As ever with Lamar, though, “The Blacker the Berry” is more nuanced than it seems on first listen. For a start, one shouldn’t be too eager to conflate one of Lamar’s first-person narrators with the rapper himself — throughout his career, he’s created narratives from the perspective of other characters, and also from other versions of himself (the brash, insecure braggadocio of young Kendrick in “Backseat Freestyle,” for instance). If anything, this narrator sounds more like the one who relates the first verse of “Sing About Me/I’m Dying of Thirst,” the jaded gangbanger who’s reflecting on a life of violence and destruction.

There’s certainly plenty of violence and destruction to reflect on here, and the song’s shot through with a visceral anger at its ultimate source: the way that the structure of American society continues to oppress African Americans. Notably, though, Lamar introduces each verse with the assertion, “I’m the biggest hypocrite of 2015” — although the reasons for this remain unclear until the song’s very last lines, where the lyric is given a twist that seems to redefine its entire meaning: “So why did I weep when Trayvon Martin was in the street/ When gang banging make me kill a nigga blacker than me?” The narrator’s hypocrisy is that he’s complaining about white oppression while at the same time being an instrument of oppression himself.

The most superficial reading, then, is that this is a song about black-on-black crime, something that would perhaps tie into the controversial interview that Lamar gave to Billboard last month: “But when [black people] don’t have respect for ourselves, how do we expect [white people] to respect us? It starts from within. Don’t start with just a rally, don’t start from looting — it starts from within.” On Twitter, Azealia Banks called this comment the “dumbest shit I’ve ever heard a black man say.”

Banks wasn’t the only one to take issue with the interview, which probably did Lamar no favors in the PR department. But then, it’s not exactly the first time he’s been critical of aspects of black culture. Pretty much all of good kid, m.A.A.d city is about initially embracing and ultimately rejecting the gangbanger lifestyle — about, as his mother puts it in the album’s closing monologue, “[rising] from that dark place of violence, becoming a positive person.” The key point is also found in that monologue, though, where Kendrick’s mother exhorts him to “give back with your words of encouragement, and that’s the best way to give back to your city.”

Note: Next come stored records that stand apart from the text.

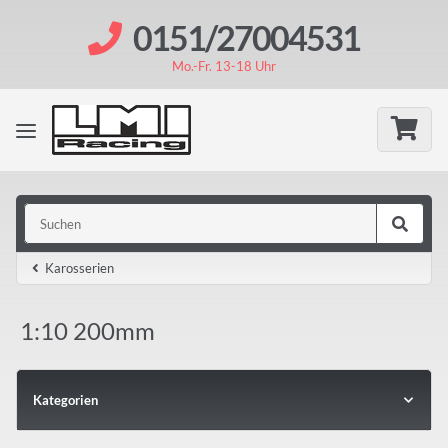
0151/27004531
Mo.-Fr. 13-18 Uhr
Karosserien
1:10 200mm
Kategorien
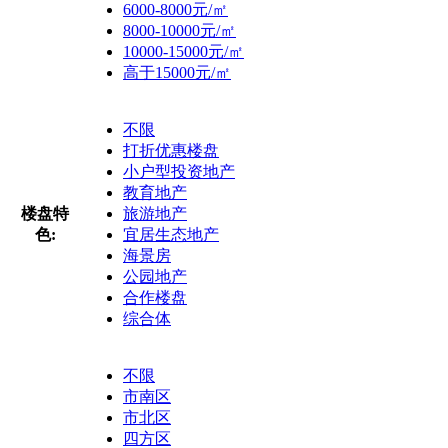
6000-8000元/㎡
8000-10000元/㎡
10000-15000元/㎡
高于15000元/㎡
不限
打折优惠楼盘
小户型投资地产
教育地产
楼盘特
旅游地产
色:
宜居生态地产
海景房
公园地产
合作楼盘
综合体
不限
市南区
市北区
四方区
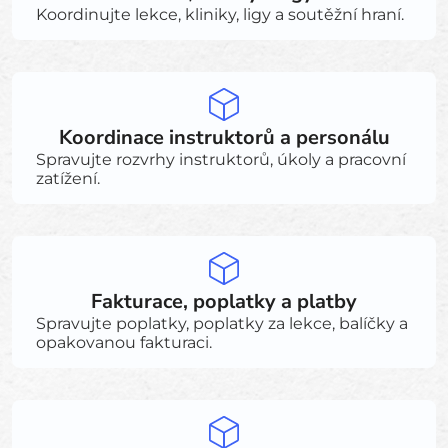
Koordinujte lekce, kliniky, ligy a soutěžní hraní.
Koordinace instruktorů a personálu
Spravujte rozvrhy instruktorů, úkoly a pracovní
zatížení.
Fakturace, poplatky a platby
Spravujte poplatky, poplatky za lekce, balíčky a
opakovanou fakturaci.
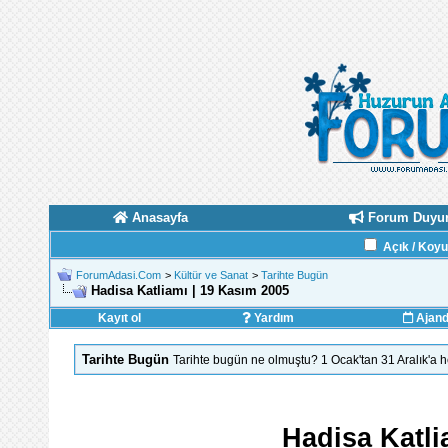
Anasayfa
Forum Duyur
Açık / Koy
ForumAdasi.Com
>
Kültür ve Sanat
>
Tarihte Bugün
Hadisa Katliamı | 19 Kasım 2005
Kayıt ol
Yardım
Ajan
Tarihte Bugün
Tarihte bugün ne olmuştu? 1 Ocak'tan 31 Aralık'a
Hadisa Katli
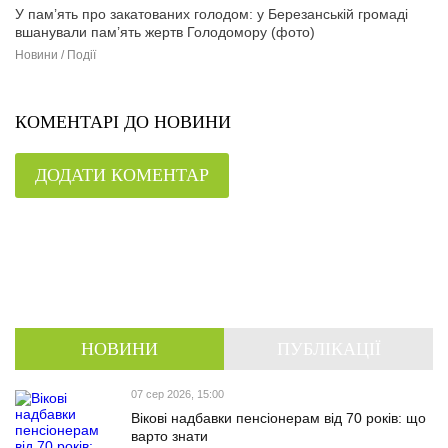
У пам’ять про закатованих голодом: у Березанській громаді
вшанували пам’ять жертв Голодомору (фото)
Новини / Події
КОМЕНТАРІ ДО НОВИНИ
ДОДАТИ КОМЕНТАР
НОВИНИ
ПУБЛІКАЦІЇ
07 сер 2026, 15:00
Вікові надбавки пенсіонерам від 70 років: що
варто знати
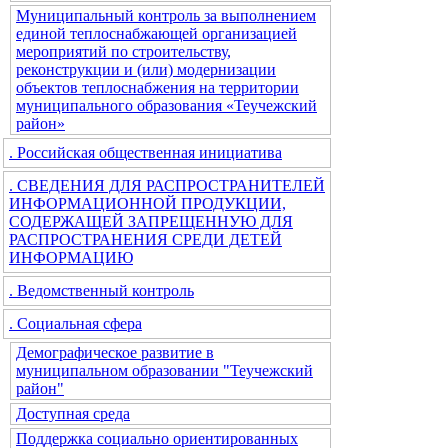
Муниципальный контроль за выполнением
единой теплоснабжающей организацией
мероприятий по строительству,
реконструкции и (или) модернизации
объектов теплоснабжения на территории
муниципального образования «Теучежский
район»
. Российская общественная инициатива
. СВЕДЕНИЯ ДЛЯ РАСПРОСТРАНИТЕЛЕЙ
ИНФОРМАЦИОННОЙ ПРОДУКЦИИ,
СОДЕРЖАЩЕЙ ЗАПРЕЩЕННУЮ ДЛЯ
РАСПРОСТРАНЕНИЯ СРЕДИ ДЕТЕЙ
ИНФОРМАЦИЮ
. Ведомственный контроль
. Социальная сфера
Демографическое развитие в
муниципальном образовании "Теучежский
район"
Доступная среда
Поддержка социально ориентированных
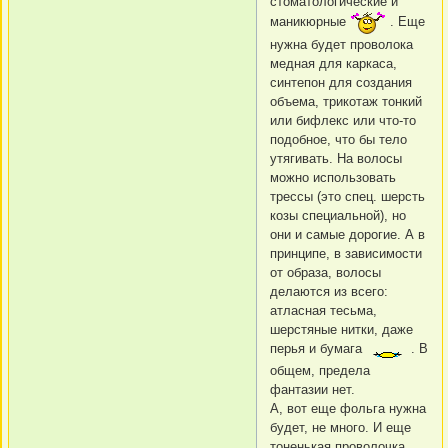
стоматологические и
маникюрные
. Еще
нужна будет проволока
медная для каркаса,
синтепон для создания
объема, трикотаж тонкий
или бифлекс или что-то
подобное, что бы тело
утягивать. На волосы
можно использовать
трессы (это спец. шерсть
козы специальной), но
они и самые дорогие. А в
принципе, в зависимости
от образа, волосы
делаются из всего:
атласная тесьма,
шерстяные нитки, даже
перья и бумага
. В
общем, предела
фантазии нет.
А, вот еще фольга нужна
будет, не много. И еще
тоненькая проволочка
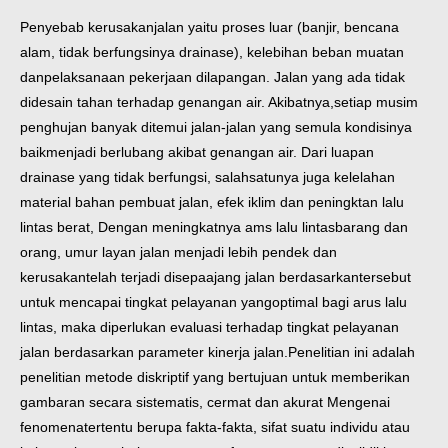
Penyebab kerusakan
jalan yaitu proses luar (banjir, bencana
alam, tidak
berfungsinya drainase), kelebihan beban muatan
dan
pelaksanaan pekerjaan di
lapangan. Jalan yang ada tidak
didesain tahan terhadap genangan air. Akibatnya,
setiap musim
penghujan banyak ditemui jalan-jalan yang semula kondisinya
baik
menjadi berlubang akibat genangan air. Dari luapan
drainase yang tidak berfungsi,
salah
satunya juga kelelahan
material bahan pembuat jalan, efek iklim dan
peningktan lalu
lintas berat, Dengan meningkatnya ams lalu lintas
barang dan
orang, umur layan jalan menjadi lebih pendek dan
kerusakan
telah terjadi di
sepaajang jalan berdasarkan
tersebut
untuk mencapai tingkat pelayanan yang
optimal bagi arus lalu
lintas, maka diperlukan evaluasi terhadap tingkat pelayanan
jalan berdasarkan parameter kinerja jalan.
Penelitian ini adalah
penelitian metode diskriptif yang bertujuan untuk memberikan
gambaran secara sistematis, cermat dan akurat Mengenai
fenomena
tertentu berupa fakta-fakta, sifat suatu individu atau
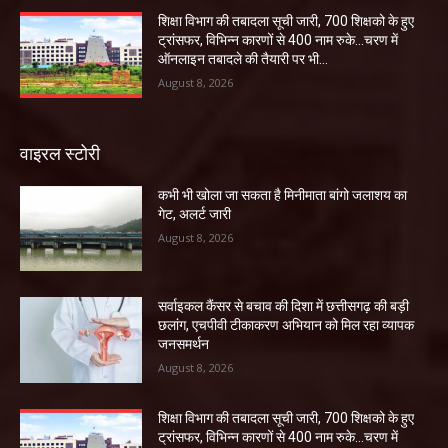
शिक्षा विभाग की तबादला सूची जारी, 700 शिक्षको के हुए
ट्रांसफर, विभिन्न कारणों से 400 नाम रुके…चरण में
ऑनलाइन तबादले की तैयारी पर भी...
August 8, 2026
वाइरल स्टोरी
कभी भी खोला जा सकता है मिनीमाता बांगो जलाशय का
गेट, अलर्ट जारी
August 8, 2026
सर्वाइकल कैंसर से बचाव की दिशा में छत्तीसगढ़ की बड़ी
छलांग, एचपीवी टीकाकरण अभियान को मिल रहा व्यापक
जनसमर्थन
August 8, 2026
शिक्षा विभाग की तबादला सूची जारी, 700 शिक्षको के हुए
ट्रांसफर, विभिन्न कारणों से 400 नाम रुके…चरण में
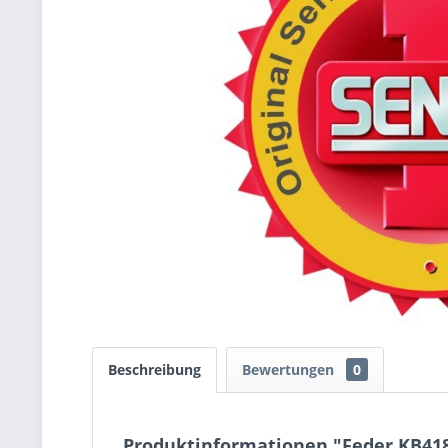
Beschreibung
Bewertungen
0
Produktinformationen "Feder KB41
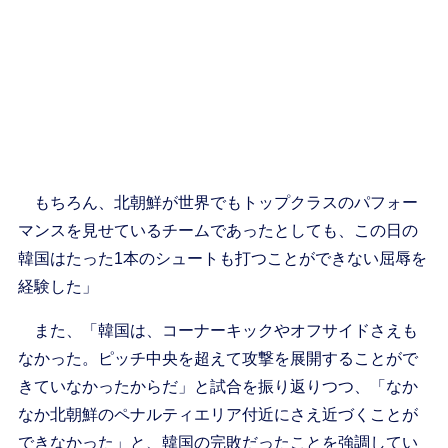
もちろん、北朝鮮が世界でもトップクラスのパフォー
マンスを見せているチームであったとしても、この日の
韓国はたった1本のシュートも打つことができない屈辱を
経験した」
また、「韓国は、コーナーキックやオフサイドさえも
なかった。ピッチ中央を超えて攻撃を展開することがで
きていなかったからだ」と試合を振り返りつつ、「なか
なか北朝鮮のペナルティエリア付近にさえ近づくことが
できなかった」と、韓国の完敗だったことを強調してい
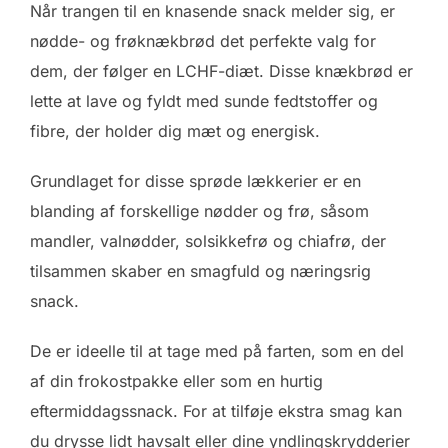
Når trangen til en knasende snack melder sig, er
nødde- og frøknækbrød det perfekte valg for
dem, der følger en LCHF-diæt. Disse knækbrød er
lette at lave og fyldt med sunde fedtstoffer og
fibre, der holder dig mæt og energisk.
Grundlaget for disse sprøde lækkerier er en
blanding af forskellige nødder og frø, såsom
mandler, valnødder, solsikkefrø og chiafrø, der
tilsammen skaber en smagfuld og næringsrig
snack.
De er ideelle til at tage med på farten, som en del
af din frokostpakke eller som en hurtig
eftermiddagssnack. For at tilføje ekstra smag kan
du drysse lidt havsalt eller dine yndlingskrydderier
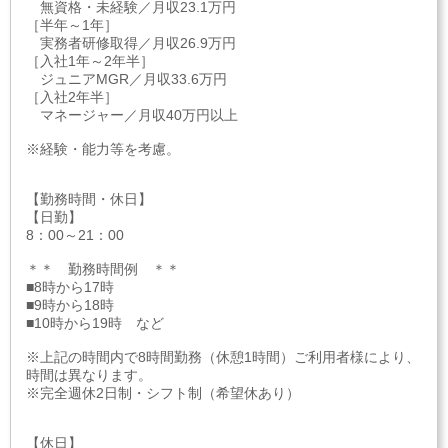
無資格・未経験／月収23.1万円
［半年～1年］
実務者研修取得／月収26.9万円
［入社1年～2年半］
ジュニアMGR／月収33.6万円
［入社2年半］
マネージャー／月収40万円以上
※経験・能力等を考慮。
【勤務時間・休日】
【日勤】
8：00～21：00
＊＊ 勤務時間例 ＊＊
■8時から17時
■9時から18時
■10時から19時 など
※上記の時間内で8時間勤務（休憩1時間）ご利用者様により、
時間は異なります。
※完全週休2日制・シフト制（希望休あり）
【休日】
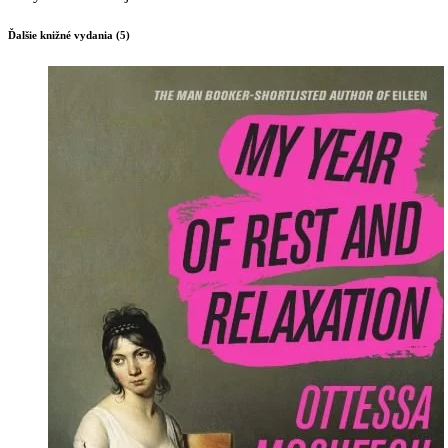
Ďalšie knižné vydania (5)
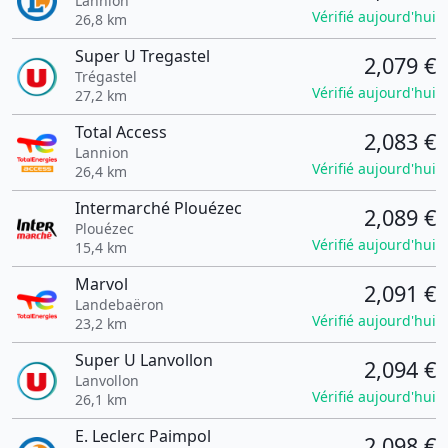
Lannion
Vérifié aujourd'hui
26,8 km
Super U Tregastel
2,079 €
Trégastel
Vérifié aujourd'hui
27,2 km
Total Access
2,083 €
Lannion
Vérifié aujourd'hui
26,4 km
Intermarché Plouézec
2,089 €
Plouézec
Vérifié aujourd'hui
15,4 km
Marvol
2,091 €
Landebaëron
Vérifié aujourd'hui
23,2 km
Super U Lanvollon
2,094 €
Lanvollon
Vérifié aujourd'hui
26,1 km
E. Leclerc Paimpol
2,098 €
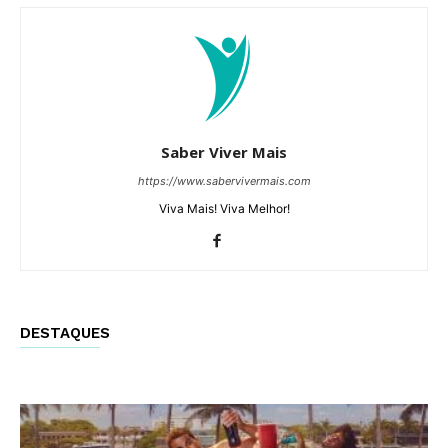
Saber Viver Mais
https://www.sabervivermais.com
Viva Mais! Viva Melhor!
DESTAQUES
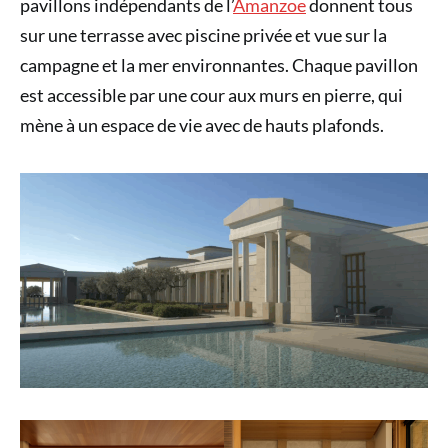
pavillons indépendants de l’
Amanzoe
donnent tous
sur une terrasse avec piscine privée et vue sur la
campagne et la mer environnantes. Chaque pavillon
est accessible par une cour aux murs en pierre, qui
mène à un espace de vie avec de hauts plafonds.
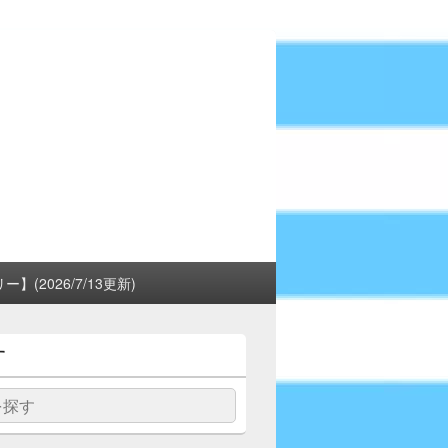
(2026/7/13更新)
す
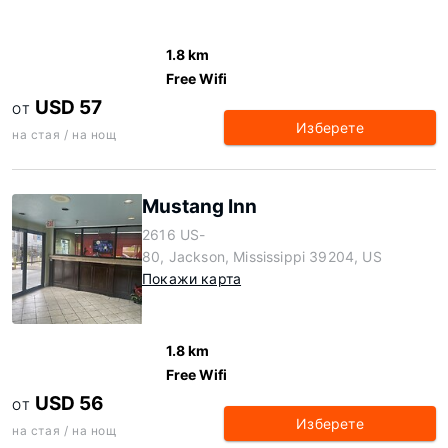
1.8 km
Free Wifi
USD 57
ОТ
Изберете
на стая / на нощ
Mustang Inn
2616 US-
80, Jackson, Mississippi 39204, US
Покажи карта
1.8 km
Free Wifi
USD 56
ОТ
Изберете
на стая / на нощ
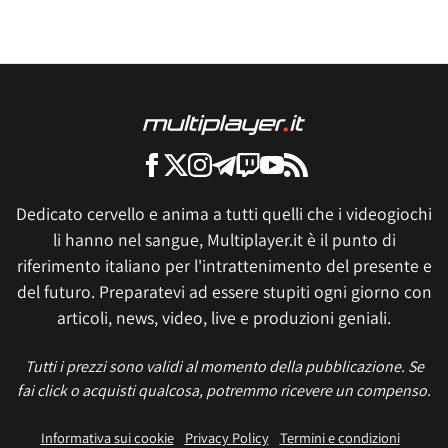
Dedicato cervello e anima a tutti quelli che i videogiochi
li hanno nel sangue, Multiplayer.it è il punto di
riferimento italiano per l'intrattenimento del presente e
del futuro. Preparatevi ad essere stupiti ogni giorno con
articoli, news, video, live e produzioni geniali.
Tutti i prezzi sono validi al momento della pubblicazione. Se
fai click o acquisti qualcosa, potremmo ricevere un compenso.
Informativa sui cookie
Privacy Policy
Termini e condizioni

If you look at the song in that context, it takes on a different complexion, one in which no one comes out well. I don’t think there’s any doubt that Lamar endorses his narrator’s sentiments, related as they are from the perspective of experience and constant disillusionment: “Been feeling this way since I was 16, came to my senses/ You never liked us anyway, fuck your friendship, I meant it/ I’m African-American, I’m African… My hair is nappy, my dick is big, my nose is round and wide/ You hate, me don’t you?/ You hate my people, your plan is to terminate my culture.”

It’s not like the song’s twist invalidates any of this; and indeed, the more you think about it, the more the twist reveals itself as primarily a postscript to the verses’ observations, rather than anything that undermines them. The song is a portrait of systematic oppression in all its manifestations, including the way in which those victimized by the system tend to pass on that oppression themselves, just as abused children can grow up to be abusers. Lamar’s certainly condemning this tendency, but that shouldn’t overshadow the oppression that breeds it in the first place. It’s like the dark flip-side to the positivity of “i” — a song that demands self-love as a counterbalance to oppression, rather than the perpetuation of violence. In this respect, the song is doing exactly what Lamar’s always done: exhorting people to be better, balancing hard truths with compassion and encouragement.